The study has been launched in response to a recent escape of farm-raised salmon and will be managed by the wild-fish conservation body Fisheries Management Scotland, supported by scientists from Marine Scotland Science, and funded by Mowi Scotland.
The multi-year study of 115 sites aims to confirm wild salmon’s current genetic profile and to track for the potential of genetic changes should interbreeding of farmed and wild salmon occur.
In late August, Mowi Scotland confirmed that 48,834 farm-raised salmon escaped from its Carradale farm in the Firth of Clyde after it became detached from its seabed anchors during a combination of strong weather events.
Since the escape, Fisheries Management Scotland has been working with member District Salmon Fishery Boards and Fisheries Trusts, as well as angling associations, to monitor the situation and mitigate where possible. Escaped farmed salmon have been caught by anglers in multiple rivers across Loch Lomond, Ayrshire, Clyde, Argyll and in rivers in north-west England.
The priority for Fisheries Management Scotland and their members has been to ensure that any farmed fish are removed from the rivers, humanely dispatched, and scale samples submitted to enable accurate identification, and Mowi has committed to support these actions.
Dr Alan Wells, chief executive of Fisheries Management Scotland, said: “We are very disappointed that this escape has occurred. The Carradale North farm is a new development, and we are all agreed it is not acceptable for such escapes to occur. It is crucial that lessons are learned, and that appropriate steps are taken to avoid such escapes happening in future.
“We have welcomed Mowi’s commitment to work with us and to fund a comprehensive genetics study that will help us better understand the potential impacts. We will continue to engage with the industry and regulators, with a view to improving the situation for wild salmon and sea trout.”
Ben Hadfield, COO of Mowi Scotland, said: “I would like to thank Fisheries Management Scotland and their member District Salmon Fishery Boards and Fisheries Trusts for their efforts to remove these fish from rivers across the Firth of Clyde, and apologise for any disruption and concern this escape has caused all those with an interest in wild salmon. We have learned the root cause of the escape – system anchor lines crossing and resulting in friction failure – and acknowledge our responsibility to quickly learn from this event to prevent it from occurring again.”

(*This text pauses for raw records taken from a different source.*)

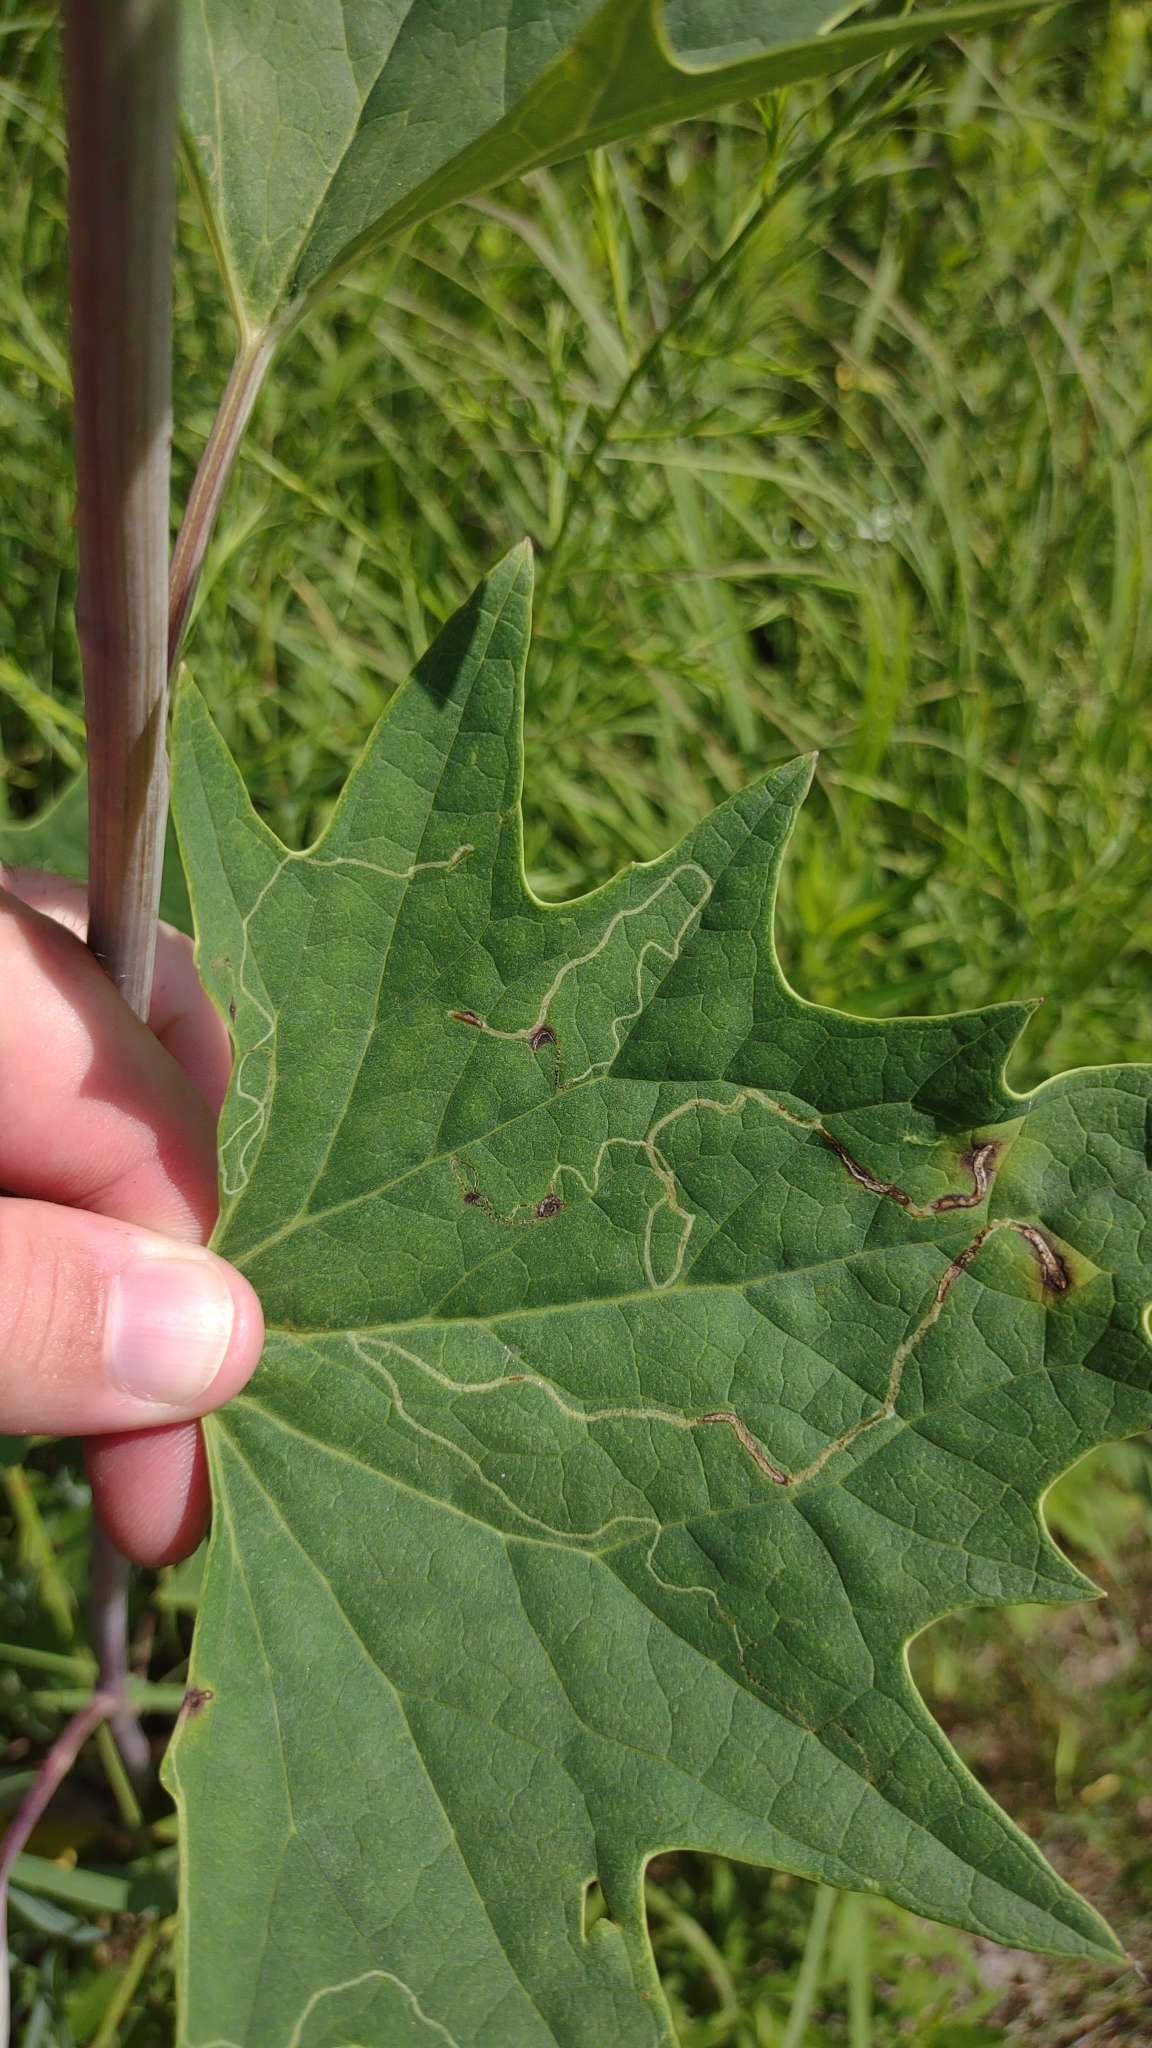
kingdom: Animalia
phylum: Arthropoda
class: Insecta
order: Lepidoptera
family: Gracillariidae
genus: Phyllocnistis
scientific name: Phyllocnistis insignis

Polly Burns, aquaculture interactions manager at Fisheries Management Scotland, added: “We would like to thank anglers for their continuing efforts to capture and report farmed fish entering our rivers. We have received about 150 reports of farmed fish captures from a range of rivers both within and out with the Firth of Clyde and we continue to urge anglers to report catches of farmed fish, using the reporting system on our website.”
This new and comprehensive study of genetic introgression aims to add to the understanding of one of the potential pressures on Scotland’s wild salmon, which are approaching crisis-point. The Scottish Government has identified a range of high-level pressures on wild salmon to also include: over-exploitation, predation, invasive species, habitat loss and inshore commercial fisheries.